Plus de coton, c’est plus de matière première pour les usines d’égrenage, plus de tourteaux pour l’élevage et plus d’huile pour la consommation locale. C’est surtout renforcer la position du Cameroun comme leader en Afrique Centrale, capable de dicter ses termes sur le marché international de « l’or blanc ».

L’analyse des chiffres récents montre une réalité cruelle : 11 000 hectares détruits en 2024 et une baisse de rendement de 300 kg/ha. Face à l’invasion des jassides et aux inondations, la SODECOTON change de paradigme. La vision du Top Management intègre désormais la recherche-développement comme un pilier central. L’enjeu n’est plus seulement de planter, mais de protéger.

L’entreprise travaille à sécuriser le revenu des producteurs, fragilisés par des pertes de 10 milliards de FCFA par an. En gérant les arriérés de recouvrement de 2 milliards de FCFA avec une approche à la fois rigoureuse et sociale, la direction générale évite l’effondrement du système de crédit agricole, garantissant ainsi que le paysan ne déserte pas ses terres au profit de cultures moins stratégiques.

Au-delà des 6 % d’exportations hors pétrole qu’elle représente, la SODECOTON est le symbole d’un Cameroun qui refuse de subir.
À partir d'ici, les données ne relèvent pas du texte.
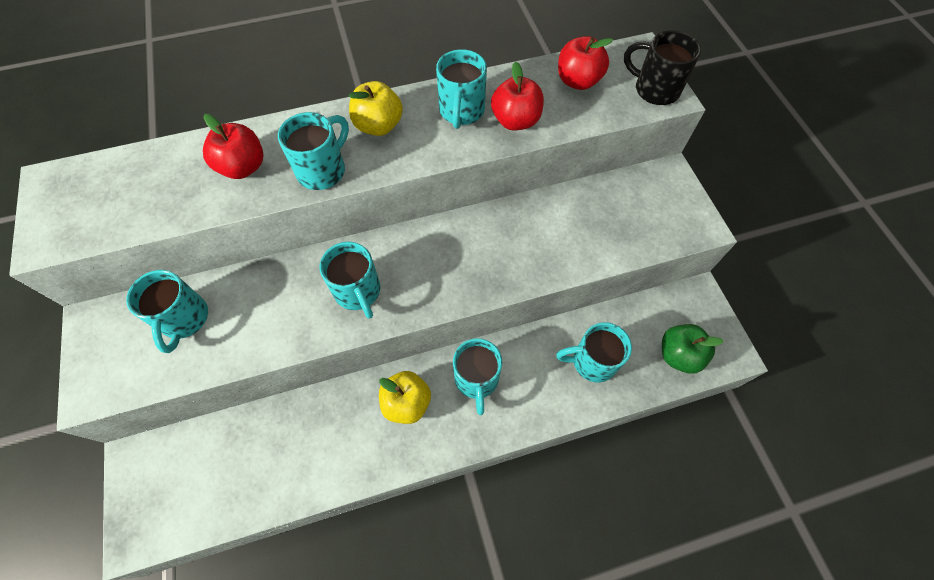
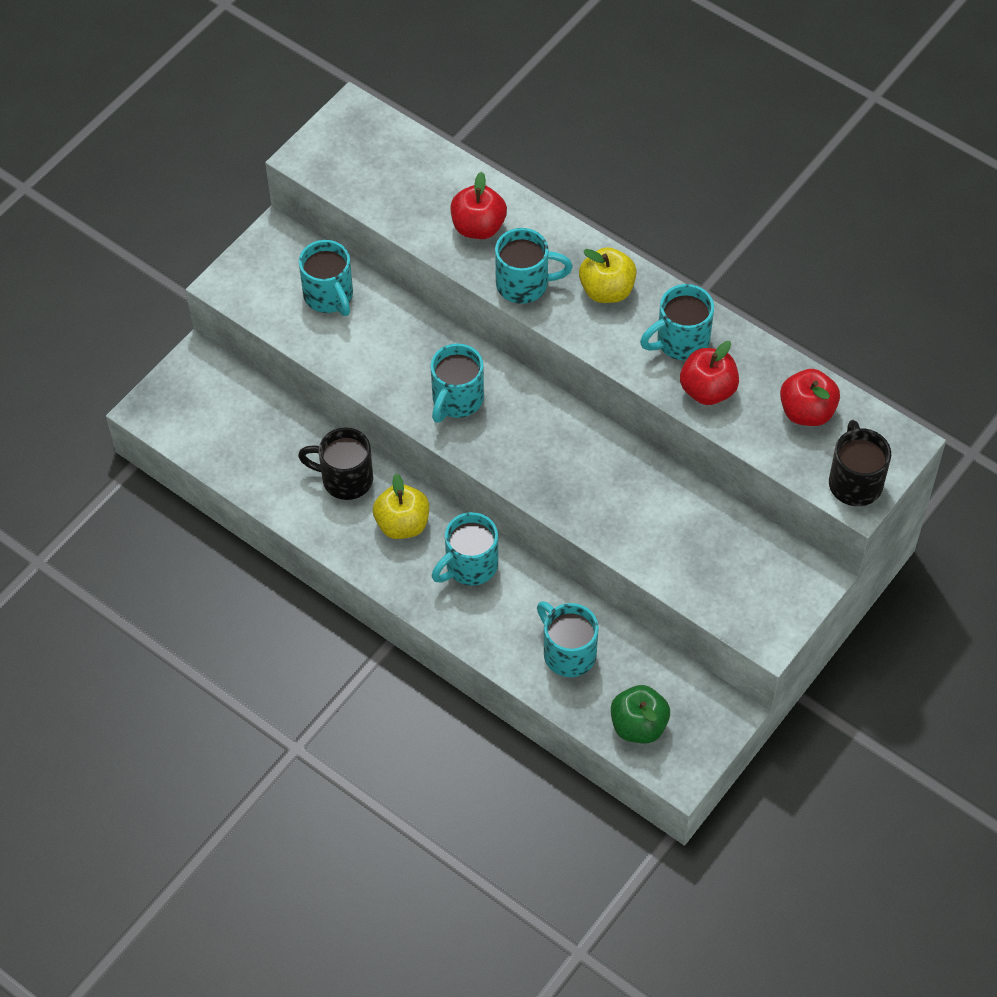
camera: 55 degrees right, 5 degrees down
turquoise mug [126,270,208,353] -> turquoise mug turned 75 degrees counterclockwise [299,240,353,316]
none -> black mug [298,427,373,500]

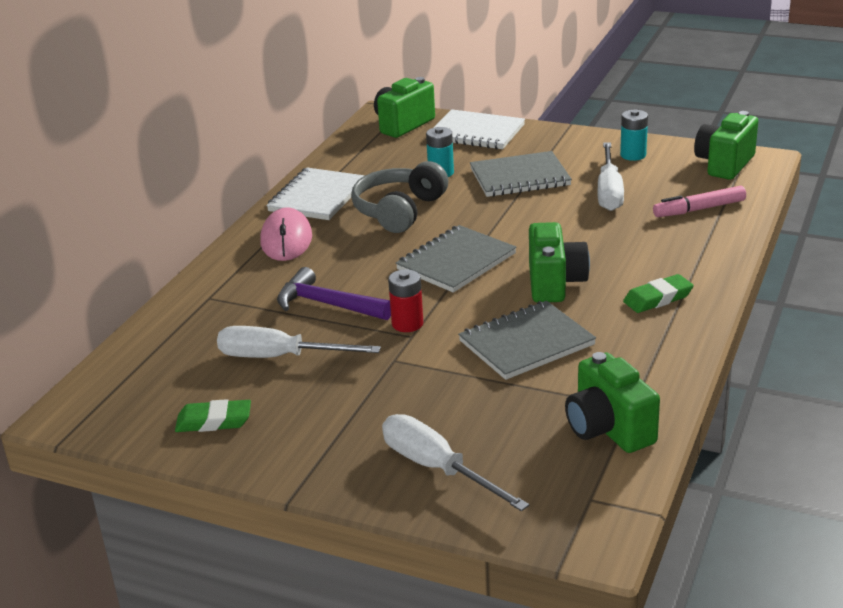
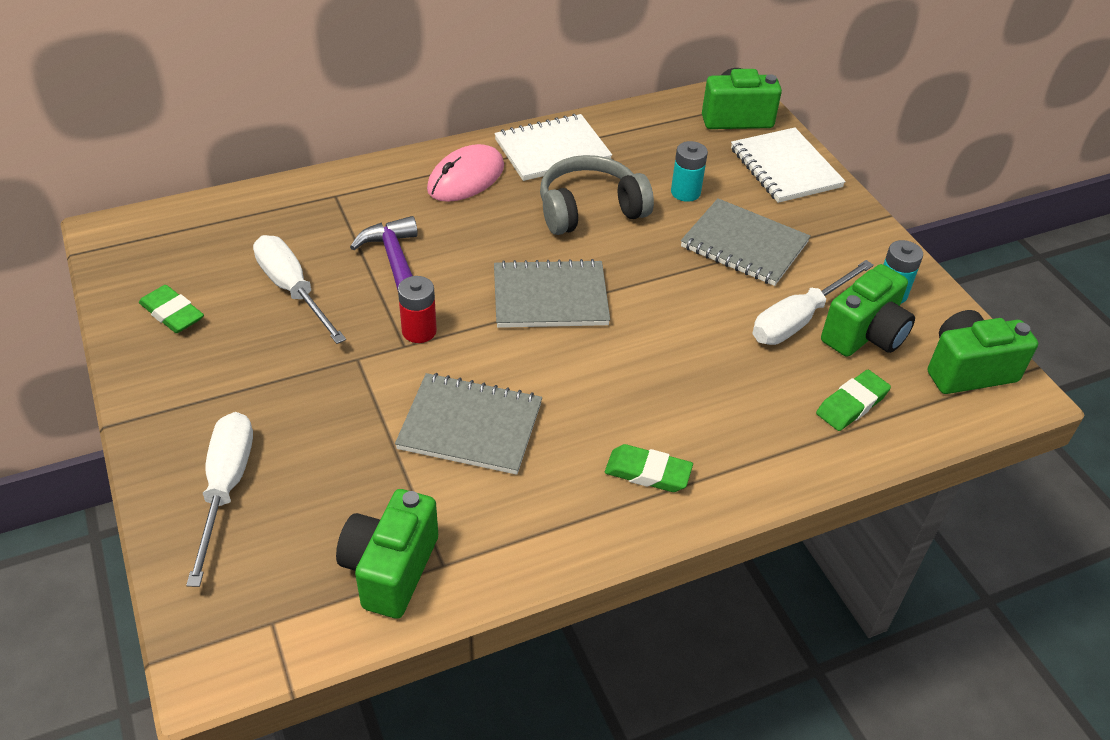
camera: 40 degrees right, 15 degrees up
green camera [529,222,590,302] -> green camera moved to [821,264,915,357]
pink marker [653,186,746,217] -> green eraser [816,370,891,431]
Malgré les jassides, malgré les cieux capricieux, l’ambition portée par Mohamadou Bayero est un signal envoyé aux investisseurs : la filière cotonnière est solide, structurée et résolument tournée vers la modernité.
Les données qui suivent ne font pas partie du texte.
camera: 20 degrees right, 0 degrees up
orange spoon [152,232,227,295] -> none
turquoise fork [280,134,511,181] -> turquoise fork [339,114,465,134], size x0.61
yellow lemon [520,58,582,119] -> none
Si le défi des 440 000 tonnes est relevé en mai 2026, ce ne sera pas seulement la victoire d’une entreprise, mais celle d’un modèle de développement résilient qui place l’humain et l’excellence technique au cœur de la bataille pour l’émergence. La SODECOTON ne se contente plus de suivre la pluie ; elle trace son propre sillon vers 2030.